Comment se fera cette négociation. Par pays ou en bloc ?
Il est nécessaire d’aller en bloc. Nous ne parlons pas d’un pays et du Maroc, mais toujours de la CEDEAO et du Maroc, de la Tunisie et de la CEDEAO. Bref c’est la CEDEAO dans son ensemble qui va donner l’aval pour que le Maroc puisse rejoindre le groupe ou pas. Mais les pays pourront négocier avec le Maroc à travers le protocole de la CEDEAO. Et la force, c’est que nous avons 350 millions de consommateurs, voilà la base sur laquelle la CEDEAO ira négocier avec le Maroc. Lorsque le Maroc frappe à la porte d’une organisation qui a déjà un tarif commun comme la nôtre qui dispose de 5 lignes tarifaires, le nouveau venu est obligé de s’aligner sur ce qui est fait dans l’ensemble. Tout ceci fera partie des négociations. L’intégration ne visera pas seulement les flux commerciaux, le tarif mais tout l’aspect juridique, la migration des populations, la libre circulation qu’il faut considérer dans les échanges avec le Maroc.

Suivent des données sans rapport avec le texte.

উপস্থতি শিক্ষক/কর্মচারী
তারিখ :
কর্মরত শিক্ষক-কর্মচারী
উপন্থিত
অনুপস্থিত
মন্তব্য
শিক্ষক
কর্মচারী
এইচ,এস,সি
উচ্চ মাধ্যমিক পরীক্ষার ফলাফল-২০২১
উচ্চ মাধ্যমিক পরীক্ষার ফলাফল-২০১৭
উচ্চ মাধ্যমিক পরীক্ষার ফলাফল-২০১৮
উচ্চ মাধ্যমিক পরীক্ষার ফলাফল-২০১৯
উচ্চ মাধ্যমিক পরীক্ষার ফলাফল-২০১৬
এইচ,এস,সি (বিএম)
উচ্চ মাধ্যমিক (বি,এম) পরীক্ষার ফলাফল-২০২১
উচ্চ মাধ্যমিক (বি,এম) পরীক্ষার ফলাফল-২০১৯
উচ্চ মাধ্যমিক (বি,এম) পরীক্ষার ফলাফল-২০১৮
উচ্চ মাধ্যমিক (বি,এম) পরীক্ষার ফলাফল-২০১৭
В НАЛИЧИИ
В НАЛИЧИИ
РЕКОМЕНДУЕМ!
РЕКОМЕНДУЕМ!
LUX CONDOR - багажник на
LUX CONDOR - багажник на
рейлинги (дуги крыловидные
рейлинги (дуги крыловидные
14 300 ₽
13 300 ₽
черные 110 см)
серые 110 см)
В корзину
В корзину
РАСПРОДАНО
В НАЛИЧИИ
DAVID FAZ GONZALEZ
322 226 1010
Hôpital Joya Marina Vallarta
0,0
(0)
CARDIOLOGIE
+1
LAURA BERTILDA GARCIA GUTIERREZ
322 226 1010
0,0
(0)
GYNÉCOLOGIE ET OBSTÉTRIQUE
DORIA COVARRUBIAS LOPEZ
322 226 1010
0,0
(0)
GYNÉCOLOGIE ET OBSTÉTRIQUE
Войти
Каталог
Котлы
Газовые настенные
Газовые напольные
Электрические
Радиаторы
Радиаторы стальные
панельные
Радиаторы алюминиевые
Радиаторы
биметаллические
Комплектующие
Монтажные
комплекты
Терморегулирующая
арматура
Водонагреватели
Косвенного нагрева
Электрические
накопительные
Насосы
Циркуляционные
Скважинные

Quelle sera l’influence de ce partenariat sur le PIB des pays de la CEDEAO ?
La zone de libre-échange a pour but de faciliter les échanges entre les pays africains. Pour l’instant la moyenne des tarifs douaniers que nous imposons aux uns et aux autres est de 6,1% et je vous informe qu’il y a des pays asiatiques, européens et américains qui ont des tarifs bien plus bas que le nôtre sur les produits qui proviennent des pays africains. 80% des entreprises sur le continent sont des PME. Une PME qui fait face à un tarif de 6,1% de son voisin alors qu’un pays comme la Belgique exige 3%. Logiquement, un opérateur économique préférerait envoyer les produits en Belgique parce que même en tenant compte du transport, il sera toujours gagnant. Maintenant, lorsque la CEDEAO va éliminer progressivement ces tarifs, cela deviendra plus intéressant pour une PME d’envoyer ses produits juste à côté sachant que le tarif ne sera plus un problème. Voilà les réformes que nous allons faire. Et donc, en mettant tout ceci ensemble secteur par secteur, les chiffres le montrent déjà qu’il aura des gains en terme de PIB pour les 15 pays avec la nouvelle direction que prendra cette zone de libre-échange.